Monday, February 11, 2019

Ahoy, Landlubbers!!

 Here's a reprint from February 12, 2008. Obviously I am not in Fort Lauderdale anymore. Also, I'm not about to take that sailboat out on Lake Michigan again, even though my brother still has it in his back yard.


When I lived in Chicago, on summer days I would often walk out to the end of Navy Pier and watch the boats go by. From that vantage point you could see people sailing past having a grand time, free of the constraints of land. They were always out on a pleasant excursion, smiles on their faces, drinks in hand, away from the traffic and din of the city. Sometimes I would see a boat coming in from a trip across Lake Michigan and imagine that they had come all the way down from Canada. I totally romanticized sailing and longed for the day that I could be out there with those of like mind.
So it was one day I suggested to my brother Gary that we go to a boat show in Michigan City, Indiana. I believe I had already decided that on that day, at that show, I would buy a boat. Buying a boat was something my brother hadn‘t planned on doing. With just a little deceit, and mild cajoling, I managed to talk my brother into buying a cute little twenty five foot sailboat with me. What I knew about sailing you could fit on the head of a pin. I had sailed a little Sun Fish sailboat around a small lake once, and read a book about sailing. I considered that to be quite enough experience to qualify me as a sailor.

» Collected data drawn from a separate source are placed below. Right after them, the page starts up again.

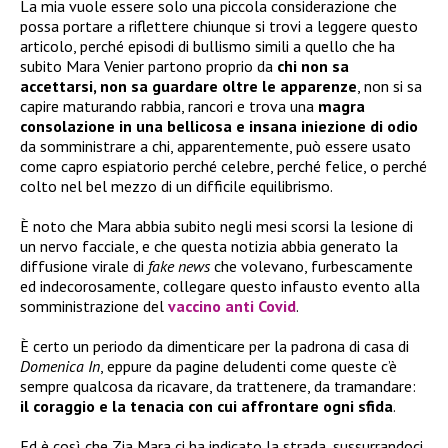
La mia vuole essere solo una piccola considerazione che
possa portare a riflettere chiunque si trovi a leggere questo
articolo, perché episodi di bullismo simili a quello che ha
subito Mara Venier partono proprio da
chi non sa
accettarsi, non sa guardare oltre le apparenze
, non si sa
capire maturando rabbia, rancori e trova una
magra
consolazione in una bellicosa e insana iniezione di odio
da somministrare a chi, apparentemente, può essere usato
come capro espiatorio perché celebre, perché felice, o perché
colto nel bel mezzo di un difficile equilibrismo.
È noto che Mara abbia subito negli mesi scorsi la lesione di
un nervo facciale, e che questa notizia abbia generato la
diffusione virale di
fake news
che volevano, furbescamente
ed indecorosamente, collegare questo infausto evento alla
somministrazione del
vaccino anti Covid
.
È certo un periodo da dimenticare per la padrona di casa di
Domenica In
, eppure da pagine deludenti come queste c’è
sempre qualcosa da ricavare, da trattenere, da tramandare:
il coraggio e la tenacia con cui affrontare ogni sfida
.
Ed è così che Zia Mara ci ha indicato la strada, sussurrandoci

When you ask friends to go sailing with you they get quite excited at first. What they don't know is that they are only along as deck hands or 'boat whores'. Our first outing on the new boat we had named ‘Madonna Lila’, lasted only a few hundred feet past the harbor entrance. I had convinced my friend Dennis to come along as my 'boat whore', and everything seemed to be going well until I gave the order to hoist the sails. The light breeze and gentle swells that we had been dealing with inside the harbor suddenly turned into a gale with huge waves crashing over the bow as we exited the protection of the harbor. Every few seconds the boom would swing madly by in front of me and over to the side, affording me a quick glimpse of Dennis clinging for dear life to the bow of the boat. Really, all I remember was a lot of screaming and the rocks along the shore getting closer and closer. Most of the screaming was coming from me, as I was not a pillar of confidence in my sailing skills. We eventually got turned around, and beat it back behind the breakwater to safety with Dennis still clinging to the bow like one of those figureheads on an old whaling ship.

I never did get the hang of sailing in a decent wind. Anything over five knots (six MPH) made me nervous, and the more the boat leaned over the worse I got. Most sailors like a stiff breeze, and will be quite comfortable with the boat speeding along and leaning over at a forty five degree angle. I just never could get over the feeling that sooner or later the boat would tip all the way over, and I would suffer the embarrassment of the Coast Guard rescuing me. In my mind I could see them picking me out of the water while television helicopters hovered overhead, broadcasting my poor sailing skills to the world.

The ‘Madonna Lila’ now sits safely in my brothers back yard, and I understand he does take it out sometimes in the summer. Meanwhile I sit here in a city called the ‘Venice of America’, Fort Lauderdale, Florida, with a smile on my face and a drink in my hand, firmly ensconced on dry land.